Practice varies. For example, my understanding from NHS Lothian is that the majority of GPs are involved or could be involved in prescribing medication-assisted treatment to their patients. In other parts of the country, such as Tayside, the practice has been that people have been referred to more specialist centralised addiction services. As well as supporting GP practices with the resources and the range of services and support that they need to serve our communities, we have to recognise that there are vital connections for patients who are receiving medication-assisted treatment and who have primary care needs.

Laying aside the issue of who prescribes a medication-assisted treatment, every GP that I have engaged with says that they could do more at a community level—for example, for the physical needs that people who live with drug use experience. You will know better than me that people often have other health issues that can be addressed by accessing primary care.

Absolutely, and GPs would look after their patients’ needs—I certainly would—but my question is more specifically about who prescribes the medication. Would increased funding be given to general practice?

Angela Constance

The funding arrangements for general practice sit with the Cabinet Secretary for Health and Social Care, and I assure you that he engages well and often with the GP community on the host of issues that flow from the GP contract. I have opportunities with the additional resource that we have to reduce drug-related deaths, but it is not prescriptive—I have not said that all that money goes to ADPs or the third sector. It is about investing in services and approaches where the evidence shows that lives can be saved.

11:15  

I was heartened to hear that you have a focus on governance. With that in mind, how will you assess the 10 standards?

Angela Constance

I have a focus on governance and implementation. I answered the same question from Mr O’Kane. As well as the practical support provided through MIST to get the 10 standards embedded by next April, its work covers at least a three-year period for quality improvement and quality assurance. I said to Mr O’Kane that the last thing we want to do is to put all that additional investment, time, resource and support to embed the standards and then sit back and relax. We cannot sit back and relax; we need to keep on this.
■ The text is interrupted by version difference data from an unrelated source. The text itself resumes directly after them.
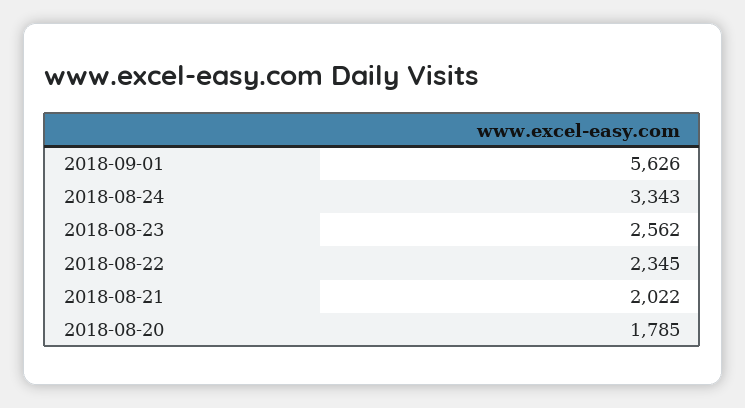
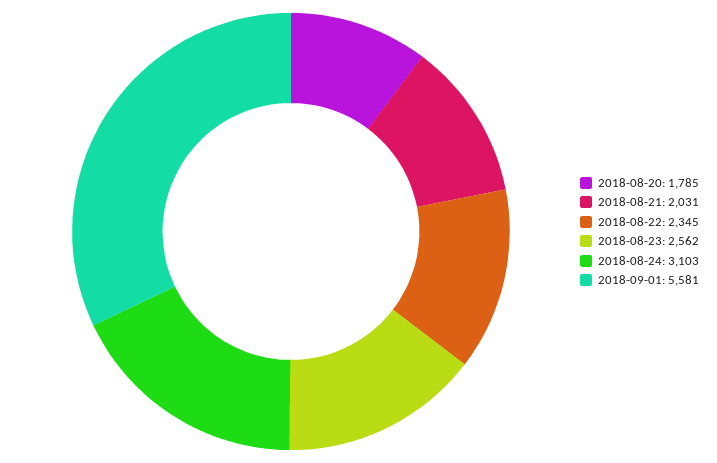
  {
-   "2018-09-01": 5626,
+   "2018-09-01": 5581,
-   "2018-08-24": 3343,
+   "2018-08-24": 3103,
    "2018-08-23": 2562,
    "2018-08-22": 2345,
-   "2018-08-21": 2022,
+   "2018-08-21": 2031,
    "2018-08-20": 1785
  }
Absolutely. I listened to your answer to Mr O’Kane’s question, but can you be more specific about what measures will be in place for that?

Angela Constance

In relation to the quality assurance and quality improvement that will underpin the on-going work of MIST, when I introduce a target for treatment, which will be at the turn of the year, the indicators that underlie that target will relate to qualitative information that will be informed by our experience of implementing the MAT standards.

This has to be the last question, as we are running out of time.

Absolutely—this is my last question. What will happen if you do not achieve the target?

Angela Constance

That will be for others to decide. My focus is not my future; I have been in Parliament for some time and have been in Government before, and I had a life before I was a parliamentarian. My focus is on getting the work done.

The Convener

I thank the minister for the time that she has spent with us this morning and, in particular, for the update and the offers of specific information on services around the country. That would be really helpful to us, because we are considering our work programme for the next year.

The committee’s next meeting will be on 21 September, when we will host two round-table discussions with key stakeholders to explore session 6 priorities in relation to public health and NHS policy.

11:18 Meeting continued in private until 11:36.